[JOB]
Starting with the line that mentions "trường. Do đó, các", repeat each line verbatim until the entries end, both ends included.

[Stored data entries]
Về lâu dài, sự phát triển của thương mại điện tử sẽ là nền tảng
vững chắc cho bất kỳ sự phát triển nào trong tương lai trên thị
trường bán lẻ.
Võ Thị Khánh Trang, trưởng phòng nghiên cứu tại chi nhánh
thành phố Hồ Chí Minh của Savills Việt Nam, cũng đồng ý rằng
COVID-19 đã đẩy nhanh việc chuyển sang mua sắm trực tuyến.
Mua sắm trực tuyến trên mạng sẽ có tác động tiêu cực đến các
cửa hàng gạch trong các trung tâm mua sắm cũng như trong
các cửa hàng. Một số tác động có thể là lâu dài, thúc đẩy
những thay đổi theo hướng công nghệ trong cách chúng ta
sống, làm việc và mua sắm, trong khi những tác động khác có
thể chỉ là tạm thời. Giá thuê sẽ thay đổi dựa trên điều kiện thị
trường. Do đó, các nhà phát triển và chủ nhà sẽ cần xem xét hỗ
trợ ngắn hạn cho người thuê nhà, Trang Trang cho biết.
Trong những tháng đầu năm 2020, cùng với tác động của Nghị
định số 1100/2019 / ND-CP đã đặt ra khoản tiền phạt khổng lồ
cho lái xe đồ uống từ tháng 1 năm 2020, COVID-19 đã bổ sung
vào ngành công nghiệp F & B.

[RESULT OF THIS EXERCISE]
trường. Do đó, các nhà phát triển và chủ nhà sẽ cần xem xét hỗ
trợ ngắn hạn cho người thuê nhà, Trang Trang cho biết.
Trong những tháng đầu năm 2020, cùng với tác động của Nghị
định số 1100/2019 / ND-CP đã đặt ra khoản tiền phạt khổng lồ
cho lái xe đồ uống từ tháng 1 năm 2020, COVID-19 đã bổ sung
vào ngành công nghiệp F & B.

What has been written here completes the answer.